Anyone who has followed a sport (or sport generally) for an appreciable length of time develops a taste for how they would like the sport to be practised. The participants will have their own ideas, which may differ wildly from yours. And alongside how you want it to be and how they want it to be is what is: an unbeatable, slow-slow-quick, furiously productive and endlessly absurd theatre, the biggest absurdity of all being our very engagement with it. Naturally enough, we give paramountcy to the first party in this struggle, and lament when the other two fail to come up to its standards. There is always the struggle, though. It's like the harmonics of a plucked string: all three elements play off each other and combine to make the single note. The feeling of awe at Boltesque majesty is just on the other end of the wormhole from the feeling of horror at Boltesque fatal incompetence. And it all comes from that initial engagement, with allowing yourself to be at the sport's mercy. Sometimes it will make you fly; other times it will spear-tackle you straight into a mountain of shite. But the view, man, the view. I don't mean to say that I enjoyed the false start, as such. Or perhaps I do. I'm not entirely sure. I somethinged it, anyway: not somethinged as in not nothinged, but as something ineffable, something I can't quite grasp, nor am sure I want to.
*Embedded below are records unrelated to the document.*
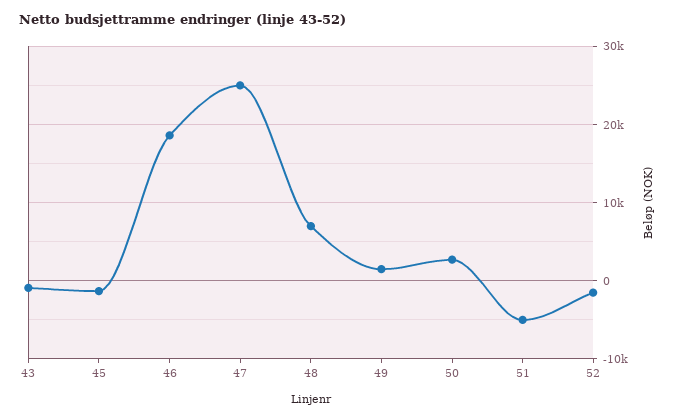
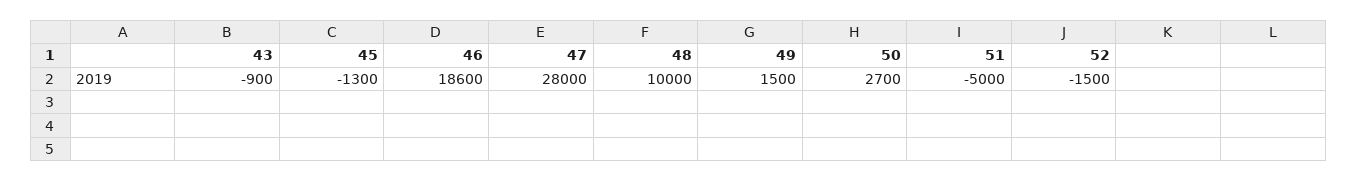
  {
    "43": -900,
    "45": -1300,
    "46": 18600,
-   "47": 25000,
+   "47": 28000,
-   "48": 7000,
+   "48": 10000,
    "49": 1500,
    "50": 2700,
    "51": -5000,
    "52": -1500
  }

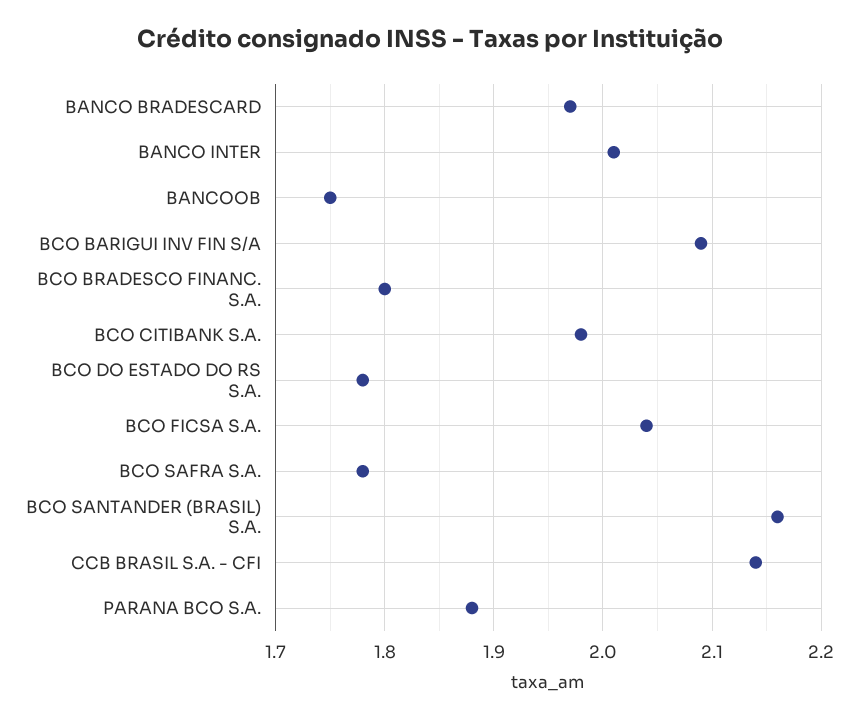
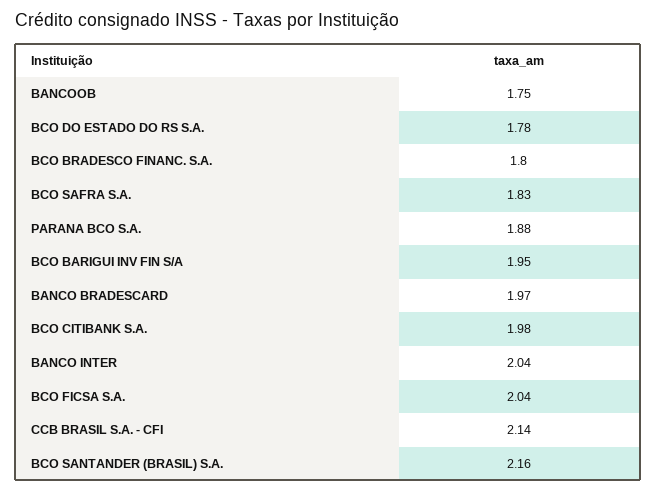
  {
    "BANCO BRADESCARD": 1.97,
-   "BANCO INTER": 2.01,
+   "BANCO INTER": 2.04,
    "BANCOOB": 1.75,
-   "BCO BARIGUI INV FIN S/A": 2.09,
+   "BCO BARIGUI INV FIN S/A": 1.95,
    "BCO BRADESCO FINANC. S.A.": 1.8,
    "BCO CITIBANK S.A.": 1.98,
    "BCO DO ESTADO DO RS S.A.": 1.78,
    "BCO FICSA S.A.": 2.04,
-   "BCO SAFRA S.A.": 1.78,
+   "BCO SAFRA S.A.": 1.83,
    "BCO SANTANDER (BRASIL) S.A.": 2.16,
    "CCB BRASIL S.A. - CFI": 2.14,
    "PARANA BCO S.A.": 1.88
  }

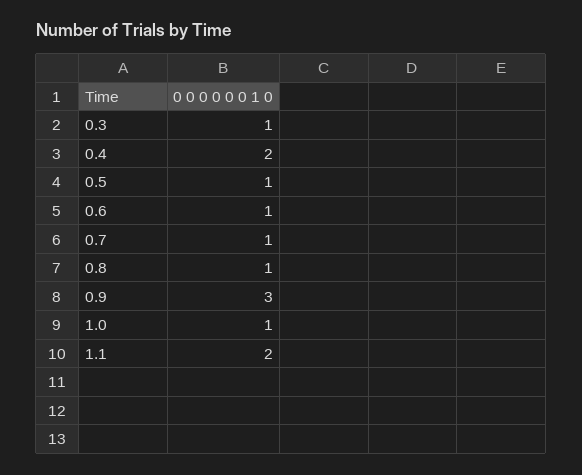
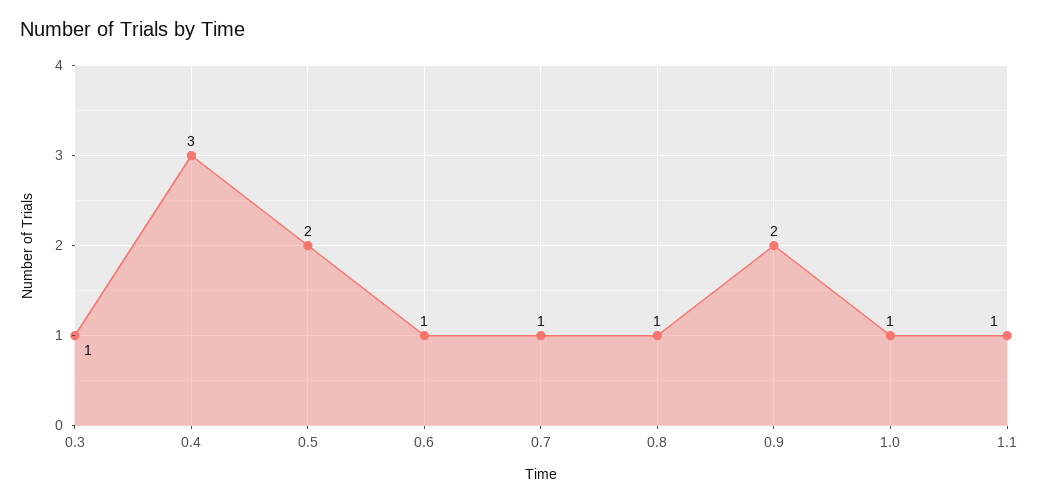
  {
    "0.3": 1,
-   "0.4": 2,
+   "0.4": 3,
-   "0.5": 1,
+   "0.5": 2,
    "0.6": 1,
    "0.7": 1,
    "0.8": 1,
-   "0.9": 3,
+   "0.9": 2,
    "1.0": 1,
-   "1.1": 2
+   "1.1": 1
  }

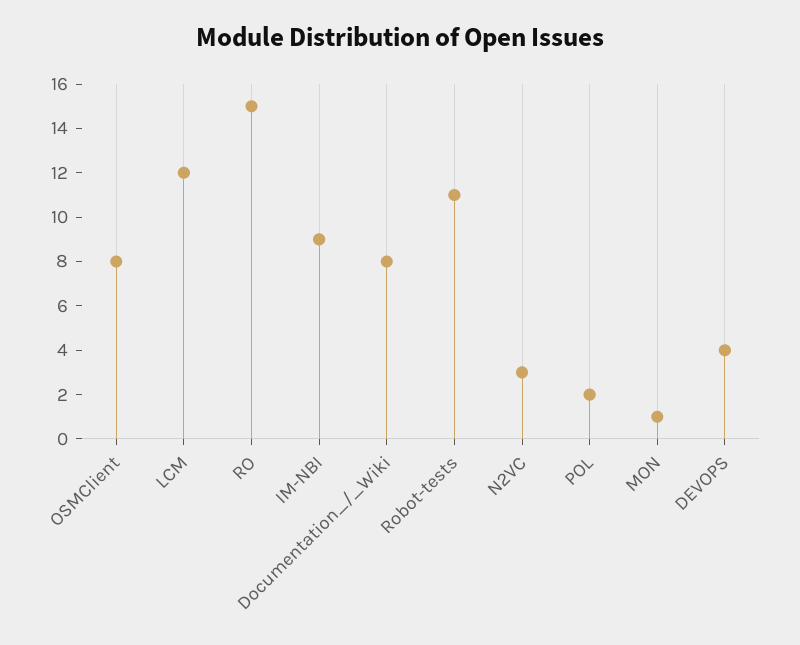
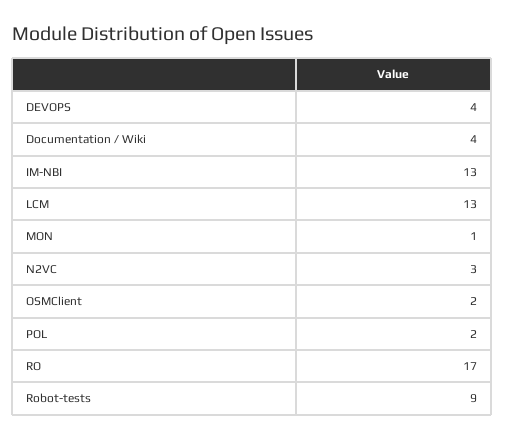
  {
-   "OSMClient": 8,
+   "OSMClient": 2,
-   "LCM": 12,
+   "LCM": 13,
-   "RO": 15,
+   "RO": 17,
-   "IM-NBI": 9,
+   "IM-NBI": 13,
-   "Documentation_/_Wiki": 8,
+   "Documentation_/_Wiki": 4,
-   "Robot-tests": 11,
+   "Robot-tests": 9,
    "N2VC": 3,
    "POL": 2,
    "MON": 1,
    "DEVOPS": 4
  }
It comes down to this: I could have been doing anything else early last Sunday afternoon: sleeping, say, or reading one of AA Gill's delightful restaurant reviews. Instead, I watched something that I hated yet, in a way, loved at the same time. I'm glad I bore witness to the horror show, to have been pulled hither and yon by this many-tentacled monster. When I stop to think of it, I'm always glad to be.

Now, to finally watch that Man Utd-Arsenal game. No spoilers, please.